V. Resumidamente tal decisão jurisprudencial conclui que “Assim, nos crimes públicos e semi-públicos é sempre admissível a constituição de assistente até ao trânsito em julgado da decisão que colocar termo ao processo, aceitando-o o titular do direito no estado em que se encontrar.”

VI. “(…) o ofendido, mesmo sem intervenção no debate ou julgamento, poderá requerer a constituição de assistente posteriormente para intervir na respectiva fase de recurso, ou seja, do debate ou do julgamento.”

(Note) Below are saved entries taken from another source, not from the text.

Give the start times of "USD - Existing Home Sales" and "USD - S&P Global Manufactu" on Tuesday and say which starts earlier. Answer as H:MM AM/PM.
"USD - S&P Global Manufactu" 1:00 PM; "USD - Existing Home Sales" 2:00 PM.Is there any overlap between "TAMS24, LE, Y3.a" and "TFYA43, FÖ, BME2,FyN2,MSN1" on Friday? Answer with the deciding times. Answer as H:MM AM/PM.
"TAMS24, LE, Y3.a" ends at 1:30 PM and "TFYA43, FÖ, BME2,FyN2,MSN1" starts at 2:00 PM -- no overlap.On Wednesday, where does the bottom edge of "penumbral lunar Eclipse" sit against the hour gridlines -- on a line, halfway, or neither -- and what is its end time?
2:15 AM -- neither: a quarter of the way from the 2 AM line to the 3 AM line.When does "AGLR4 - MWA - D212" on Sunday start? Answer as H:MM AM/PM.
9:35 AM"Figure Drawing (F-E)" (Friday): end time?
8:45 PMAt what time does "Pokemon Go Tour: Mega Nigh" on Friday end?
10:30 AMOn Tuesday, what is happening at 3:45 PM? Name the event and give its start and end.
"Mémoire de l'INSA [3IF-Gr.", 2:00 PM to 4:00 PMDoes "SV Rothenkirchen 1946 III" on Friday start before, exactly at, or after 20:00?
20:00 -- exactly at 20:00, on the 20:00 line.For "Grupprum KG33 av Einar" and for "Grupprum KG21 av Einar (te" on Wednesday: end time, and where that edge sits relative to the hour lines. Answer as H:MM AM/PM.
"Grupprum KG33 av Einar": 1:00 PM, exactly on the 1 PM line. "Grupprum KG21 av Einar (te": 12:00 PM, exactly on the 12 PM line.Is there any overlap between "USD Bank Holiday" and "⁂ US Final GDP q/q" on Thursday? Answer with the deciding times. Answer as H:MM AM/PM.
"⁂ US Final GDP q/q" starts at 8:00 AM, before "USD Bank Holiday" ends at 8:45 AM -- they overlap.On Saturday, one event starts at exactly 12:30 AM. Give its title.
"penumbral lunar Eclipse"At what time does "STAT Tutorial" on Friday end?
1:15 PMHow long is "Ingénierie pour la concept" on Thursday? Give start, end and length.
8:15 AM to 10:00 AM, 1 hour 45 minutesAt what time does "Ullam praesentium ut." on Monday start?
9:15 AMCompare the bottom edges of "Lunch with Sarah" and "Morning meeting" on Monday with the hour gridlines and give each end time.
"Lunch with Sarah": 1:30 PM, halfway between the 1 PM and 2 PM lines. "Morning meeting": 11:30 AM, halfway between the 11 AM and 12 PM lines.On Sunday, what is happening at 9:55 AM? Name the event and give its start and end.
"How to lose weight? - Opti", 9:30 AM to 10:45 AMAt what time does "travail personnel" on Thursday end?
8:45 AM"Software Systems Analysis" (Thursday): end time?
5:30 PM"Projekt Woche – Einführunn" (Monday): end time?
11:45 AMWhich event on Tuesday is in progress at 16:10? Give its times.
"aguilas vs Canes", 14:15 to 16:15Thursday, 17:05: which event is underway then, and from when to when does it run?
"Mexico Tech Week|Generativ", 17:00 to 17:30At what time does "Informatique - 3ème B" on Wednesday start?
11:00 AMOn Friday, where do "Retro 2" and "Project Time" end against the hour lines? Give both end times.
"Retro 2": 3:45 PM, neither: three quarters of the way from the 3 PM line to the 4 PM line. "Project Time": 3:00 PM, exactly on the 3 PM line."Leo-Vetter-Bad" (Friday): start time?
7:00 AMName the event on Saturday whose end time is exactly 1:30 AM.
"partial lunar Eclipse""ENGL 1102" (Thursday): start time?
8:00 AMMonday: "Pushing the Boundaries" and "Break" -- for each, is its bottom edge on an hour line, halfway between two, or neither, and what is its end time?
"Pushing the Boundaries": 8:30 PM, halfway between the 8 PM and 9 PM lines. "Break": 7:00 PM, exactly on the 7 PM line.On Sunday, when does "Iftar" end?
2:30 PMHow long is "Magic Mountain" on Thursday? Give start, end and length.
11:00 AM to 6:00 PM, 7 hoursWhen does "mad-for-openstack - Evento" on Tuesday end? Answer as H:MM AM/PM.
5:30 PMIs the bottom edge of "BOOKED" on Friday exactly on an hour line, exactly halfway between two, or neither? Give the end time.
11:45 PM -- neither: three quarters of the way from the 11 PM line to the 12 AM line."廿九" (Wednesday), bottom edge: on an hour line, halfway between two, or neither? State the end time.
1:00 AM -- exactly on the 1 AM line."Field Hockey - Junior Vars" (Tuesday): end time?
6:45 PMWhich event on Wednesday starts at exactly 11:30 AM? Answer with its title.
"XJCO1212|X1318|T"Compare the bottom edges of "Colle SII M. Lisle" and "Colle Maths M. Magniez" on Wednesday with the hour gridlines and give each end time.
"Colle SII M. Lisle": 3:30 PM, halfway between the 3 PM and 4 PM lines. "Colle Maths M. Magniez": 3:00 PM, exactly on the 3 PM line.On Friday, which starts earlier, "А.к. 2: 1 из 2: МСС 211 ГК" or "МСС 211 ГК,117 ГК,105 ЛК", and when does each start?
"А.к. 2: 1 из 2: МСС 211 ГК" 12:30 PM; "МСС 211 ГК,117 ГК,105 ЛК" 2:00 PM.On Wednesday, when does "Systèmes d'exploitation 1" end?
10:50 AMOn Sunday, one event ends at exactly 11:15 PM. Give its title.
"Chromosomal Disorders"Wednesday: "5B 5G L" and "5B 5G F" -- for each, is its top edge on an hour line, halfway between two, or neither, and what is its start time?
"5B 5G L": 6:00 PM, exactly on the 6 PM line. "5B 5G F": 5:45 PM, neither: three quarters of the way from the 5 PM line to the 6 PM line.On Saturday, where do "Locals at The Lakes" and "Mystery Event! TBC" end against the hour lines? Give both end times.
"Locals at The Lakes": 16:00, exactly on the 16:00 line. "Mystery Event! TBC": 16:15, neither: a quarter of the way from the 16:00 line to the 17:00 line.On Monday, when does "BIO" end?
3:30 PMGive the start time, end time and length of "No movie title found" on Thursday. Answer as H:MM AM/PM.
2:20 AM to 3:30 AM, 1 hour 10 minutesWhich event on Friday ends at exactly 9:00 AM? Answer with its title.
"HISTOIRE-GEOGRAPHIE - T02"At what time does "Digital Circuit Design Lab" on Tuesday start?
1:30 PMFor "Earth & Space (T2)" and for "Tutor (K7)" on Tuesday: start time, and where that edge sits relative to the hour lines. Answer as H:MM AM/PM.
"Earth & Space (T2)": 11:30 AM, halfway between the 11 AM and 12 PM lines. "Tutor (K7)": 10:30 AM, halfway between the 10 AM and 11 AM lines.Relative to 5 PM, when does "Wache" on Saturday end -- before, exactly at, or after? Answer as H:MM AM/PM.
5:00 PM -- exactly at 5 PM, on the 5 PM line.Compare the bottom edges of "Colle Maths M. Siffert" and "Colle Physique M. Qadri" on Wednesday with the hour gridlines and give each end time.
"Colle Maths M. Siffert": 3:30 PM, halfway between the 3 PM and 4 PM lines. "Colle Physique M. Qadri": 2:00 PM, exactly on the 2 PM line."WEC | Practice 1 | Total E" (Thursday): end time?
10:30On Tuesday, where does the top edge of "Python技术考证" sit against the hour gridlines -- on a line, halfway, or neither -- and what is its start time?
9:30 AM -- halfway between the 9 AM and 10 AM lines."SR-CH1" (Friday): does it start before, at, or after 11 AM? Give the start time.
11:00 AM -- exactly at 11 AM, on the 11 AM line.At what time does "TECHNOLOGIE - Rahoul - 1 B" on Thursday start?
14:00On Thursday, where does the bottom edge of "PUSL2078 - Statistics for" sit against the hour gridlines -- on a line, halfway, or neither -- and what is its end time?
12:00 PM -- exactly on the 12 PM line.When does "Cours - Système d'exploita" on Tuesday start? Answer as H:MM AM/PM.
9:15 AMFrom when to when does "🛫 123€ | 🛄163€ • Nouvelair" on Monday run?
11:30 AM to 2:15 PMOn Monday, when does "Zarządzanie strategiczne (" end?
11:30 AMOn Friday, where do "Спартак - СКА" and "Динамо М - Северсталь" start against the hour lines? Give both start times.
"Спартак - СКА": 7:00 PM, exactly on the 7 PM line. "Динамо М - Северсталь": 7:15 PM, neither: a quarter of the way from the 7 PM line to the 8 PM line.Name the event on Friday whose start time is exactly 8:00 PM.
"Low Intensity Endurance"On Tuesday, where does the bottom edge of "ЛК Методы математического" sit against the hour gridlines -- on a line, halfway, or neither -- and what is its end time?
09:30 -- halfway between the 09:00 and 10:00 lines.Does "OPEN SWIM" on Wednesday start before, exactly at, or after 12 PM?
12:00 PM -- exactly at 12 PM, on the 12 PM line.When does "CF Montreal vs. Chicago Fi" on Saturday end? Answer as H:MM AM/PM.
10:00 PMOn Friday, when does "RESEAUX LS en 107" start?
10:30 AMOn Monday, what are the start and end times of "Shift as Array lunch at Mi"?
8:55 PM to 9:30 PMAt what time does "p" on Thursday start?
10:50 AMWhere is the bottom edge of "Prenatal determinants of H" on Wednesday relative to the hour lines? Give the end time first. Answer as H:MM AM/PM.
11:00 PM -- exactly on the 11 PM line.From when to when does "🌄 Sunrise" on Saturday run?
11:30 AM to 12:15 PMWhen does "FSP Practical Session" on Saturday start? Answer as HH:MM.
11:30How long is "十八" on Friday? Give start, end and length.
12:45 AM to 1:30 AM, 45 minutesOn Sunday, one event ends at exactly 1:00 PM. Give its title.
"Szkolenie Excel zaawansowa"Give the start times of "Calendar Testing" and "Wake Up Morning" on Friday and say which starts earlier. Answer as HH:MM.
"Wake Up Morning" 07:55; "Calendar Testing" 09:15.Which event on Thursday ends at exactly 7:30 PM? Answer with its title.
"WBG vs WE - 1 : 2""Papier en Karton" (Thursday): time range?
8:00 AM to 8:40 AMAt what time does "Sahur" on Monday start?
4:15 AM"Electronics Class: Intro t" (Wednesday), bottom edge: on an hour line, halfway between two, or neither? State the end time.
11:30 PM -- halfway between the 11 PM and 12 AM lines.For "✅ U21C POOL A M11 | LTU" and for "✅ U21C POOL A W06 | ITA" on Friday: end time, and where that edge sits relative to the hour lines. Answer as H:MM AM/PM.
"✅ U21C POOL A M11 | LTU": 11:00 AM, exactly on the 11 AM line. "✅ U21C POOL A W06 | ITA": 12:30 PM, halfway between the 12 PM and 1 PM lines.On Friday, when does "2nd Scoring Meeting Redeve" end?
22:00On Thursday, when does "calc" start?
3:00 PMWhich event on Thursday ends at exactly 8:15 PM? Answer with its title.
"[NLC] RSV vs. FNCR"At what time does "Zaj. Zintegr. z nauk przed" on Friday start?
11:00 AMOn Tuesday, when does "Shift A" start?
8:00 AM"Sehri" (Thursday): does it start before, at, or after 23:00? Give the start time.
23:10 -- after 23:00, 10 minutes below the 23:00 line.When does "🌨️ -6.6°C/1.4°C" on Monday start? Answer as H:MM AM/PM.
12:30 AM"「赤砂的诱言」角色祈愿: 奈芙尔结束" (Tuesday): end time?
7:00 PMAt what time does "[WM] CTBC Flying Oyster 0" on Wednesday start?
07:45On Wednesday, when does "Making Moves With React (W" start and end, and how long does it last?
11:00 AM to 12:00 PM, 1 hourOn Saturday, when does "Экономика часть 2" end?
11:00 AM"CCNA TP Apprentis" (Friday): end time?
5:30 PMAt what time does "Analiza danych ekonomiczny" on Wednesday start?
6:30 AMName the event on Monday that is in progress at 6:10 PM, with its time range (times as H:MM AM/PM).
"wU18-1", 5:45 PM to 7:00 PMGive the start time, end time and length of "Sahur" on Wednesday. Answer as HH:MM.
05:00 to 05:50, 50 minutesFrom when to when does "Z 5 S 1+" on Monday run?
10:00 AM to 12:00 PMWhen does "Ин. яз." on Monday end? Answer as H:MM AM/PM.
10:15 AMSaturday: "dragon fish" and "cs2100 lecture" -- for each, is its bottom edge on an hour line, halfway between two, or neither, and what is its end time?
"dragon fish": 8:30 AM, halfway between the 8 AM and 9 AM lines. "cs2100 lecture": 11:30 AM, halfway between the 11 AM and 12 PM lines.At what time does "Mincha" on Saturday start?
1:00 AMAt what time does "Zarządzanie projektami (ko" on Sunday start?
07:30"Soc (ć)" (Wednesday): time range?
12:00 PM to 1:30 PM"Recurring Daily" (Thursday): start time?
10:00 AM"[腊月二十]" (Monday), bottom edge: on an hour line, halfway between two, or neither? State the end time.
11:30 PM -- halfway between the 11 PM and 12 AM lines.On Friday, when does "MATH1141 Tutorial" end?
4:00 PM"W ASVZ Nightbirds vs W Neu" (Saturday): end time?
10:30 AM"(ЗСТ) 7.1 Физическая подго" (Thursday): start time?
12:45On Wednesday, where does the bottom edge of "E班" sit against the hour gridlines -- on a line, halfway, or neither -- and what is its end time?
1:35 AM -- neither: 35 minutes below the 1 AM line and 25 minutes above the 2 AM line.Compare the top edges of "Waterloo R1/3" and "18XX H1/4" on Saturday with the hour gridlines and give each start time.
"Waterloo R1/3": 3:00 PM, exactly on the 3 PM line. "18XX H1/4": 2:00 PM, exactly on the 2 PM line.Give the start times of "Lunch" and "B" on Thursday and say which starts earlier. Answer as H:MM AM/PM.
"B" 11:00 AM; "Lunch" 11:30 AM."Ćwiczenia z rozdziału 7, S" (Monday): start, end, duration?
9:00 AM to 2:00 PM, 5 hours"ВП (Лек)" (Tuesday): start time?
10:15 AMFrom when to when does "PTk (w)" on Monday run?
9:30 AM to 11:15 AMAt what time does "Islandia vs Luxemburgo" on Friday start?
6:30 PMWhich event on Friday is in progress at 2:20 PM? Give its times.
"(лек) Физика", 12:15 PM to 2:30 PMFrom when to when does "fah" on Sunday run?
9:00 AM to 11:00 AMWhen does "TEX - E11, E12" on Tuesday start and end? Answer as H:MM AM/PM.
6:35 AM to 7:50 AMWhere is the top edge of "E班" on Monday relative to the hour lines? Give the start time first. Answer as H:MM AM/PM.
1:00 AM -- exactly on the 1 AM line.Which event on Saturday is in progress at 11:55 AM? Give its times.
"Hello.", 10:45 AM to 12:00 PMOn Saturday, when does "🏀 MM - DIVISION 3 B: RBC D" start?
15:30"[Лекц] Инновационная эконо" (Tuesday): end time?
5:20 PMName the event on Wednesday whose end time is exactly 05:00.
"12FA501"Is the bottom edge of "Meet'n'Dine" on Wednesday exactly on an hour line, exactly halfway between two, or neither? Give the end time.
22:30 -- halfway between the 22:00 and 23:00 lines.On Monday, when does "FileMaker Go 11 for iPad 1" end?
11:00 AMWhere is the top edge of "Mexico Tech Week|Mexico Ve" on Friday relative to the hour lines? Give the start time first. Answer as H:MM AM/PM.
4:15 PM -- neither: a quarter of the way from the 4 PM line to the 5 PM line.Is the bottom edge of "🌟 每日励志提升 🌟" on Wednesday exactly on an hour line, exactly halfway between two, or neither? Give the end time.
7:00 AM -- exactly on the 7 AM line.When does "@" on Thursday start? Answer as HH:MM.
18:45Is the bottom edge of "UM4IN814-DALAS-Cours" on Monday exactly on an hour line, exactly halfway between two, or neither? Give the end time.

VII. A 01.08.2024 a recorrente deu entrada do recurso de decisão de não pronúncia do arguido (pois apesar de não ter sido ainda notificada do (in)deferimento da constituição de assistente continuava a correr prazo de recurso.)

VIII. Por despacho de 13.08.2024, o douto tribunal a quo indeferiu o requerimento de constituição de assistente e, consequentemente não admitiu aquele recurso do despacho de não pronúncia.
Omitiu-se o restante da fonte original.